Asian Tofu (2012) was more than a guide to making tofu, as Nguyen included buying guides, as well as tips on selecting ready-made tofu. Her recipes featured both vegetarian and meat dishes, which could use either homemade or store-bought tofu and was noted as an "essential" guide. With The Banh Mi Handbook (2014), Nguyen added another layer to her history of cooking in Vietnam, showing how the marriage of French colonial staples, such as the baguette were combined with Asian pâtés, barbecue and pickles to create a "delightful balance of tastes and textures".

Her 2017 book The Pho Cookbook explores variants in the dish, noting that traditionally pho was a simple, rustic soup, which mirrored the sensibility of Hanoi. As it made its way southward toward Saigon, the dish became sweeter and spicier and more cosmopolitan, with custom additions of sauces and herbs, representing the more capitalist influences of the commercialized south. In 2018, Nguyen won a James Beard Award (Single Subject) for The Pho Cookbook.

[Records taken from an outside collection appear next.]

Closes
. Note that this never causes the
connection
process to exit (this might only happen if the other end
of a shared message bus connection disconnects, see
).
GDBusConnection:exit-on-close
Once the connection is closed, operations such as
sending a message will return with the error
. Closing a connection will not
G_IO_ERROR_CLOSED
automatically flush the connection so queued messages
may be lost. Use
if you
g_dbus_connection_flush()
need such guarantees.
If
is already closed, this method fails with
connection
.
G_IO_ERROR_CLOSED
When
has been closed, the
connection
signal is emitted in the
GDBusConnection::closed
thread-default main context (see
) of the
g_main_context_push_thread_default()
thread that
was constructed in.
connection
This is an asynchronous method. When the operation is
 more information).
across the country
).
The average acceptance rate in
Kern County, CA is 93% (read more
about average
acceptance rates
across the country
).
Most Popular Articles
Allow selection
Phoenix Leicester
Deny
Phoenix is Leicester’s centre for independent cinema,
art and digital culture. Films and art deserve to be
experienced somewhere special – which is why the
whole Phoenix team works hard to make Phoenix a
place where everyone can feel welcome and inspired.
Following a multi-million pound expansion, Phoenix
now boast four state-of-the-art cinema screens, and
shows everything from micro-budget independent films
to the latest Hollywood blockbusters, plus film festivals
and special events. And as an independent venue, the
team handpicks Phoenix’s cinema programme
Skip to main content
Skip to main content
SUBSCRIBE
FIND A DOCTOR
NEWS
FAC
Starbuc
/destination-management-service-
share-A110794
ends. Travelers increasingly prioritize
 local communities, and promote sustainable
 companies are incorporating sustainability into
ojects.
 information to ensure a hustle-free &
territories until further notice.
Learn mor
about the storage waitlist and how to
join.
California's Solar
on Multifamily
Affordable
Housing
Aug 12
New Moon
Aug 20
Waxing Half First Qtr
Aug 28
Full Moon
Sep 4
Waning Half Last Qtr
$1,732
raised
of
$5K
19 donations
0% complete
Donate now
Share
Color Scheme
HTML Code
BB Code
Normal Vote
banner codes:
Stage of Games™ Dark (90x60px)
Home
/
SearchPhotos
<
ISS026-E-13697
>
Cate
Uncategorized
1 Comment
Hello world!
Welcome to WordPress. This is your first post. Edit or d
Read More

Vietnamese Food Any Day (2019) presented recipes, techniques, and know-how to cooks to prepare dishes from American supermarket ingredients. No Asian market shopping was required. It has become the go-to cookbook for many people who crave Vietnamese food and want to fit it into their repertoire any day of the week.

===Plant-based cooking===
Following the release of Vietnamese Food Any Day, Nguyen suffered a midlife, menopause-related health scare. She thus retooled her diet and lifestyle to focus on plant-based cooking, which is basis of traditional Vietnamese cooking. The result of her pivot resulted in Ever-Green Vietnamese: Super-Fresh Recipes, Starring Plants from Land and Sea,(2024). In 2024, Ever-Green Vietnamese: Super-Fresh Recipes, Starring Plants from Land and Sea, was nominated for a James Beard Award (Vegetable-Focused Cooking). It also won an International Association of Culinary Professional award (best photography and styling).

==Additional work==
Nguyen also collaborates with others. She co-founded the podcast Everything Cookbooks and is working on "Cooking Thai" with multi-Michelin star chef Pim Techamuanvivit, to be released in 2026.

Nguyen is a recognized authority on Asian cuisines and has taught cooking classes throughout the United States.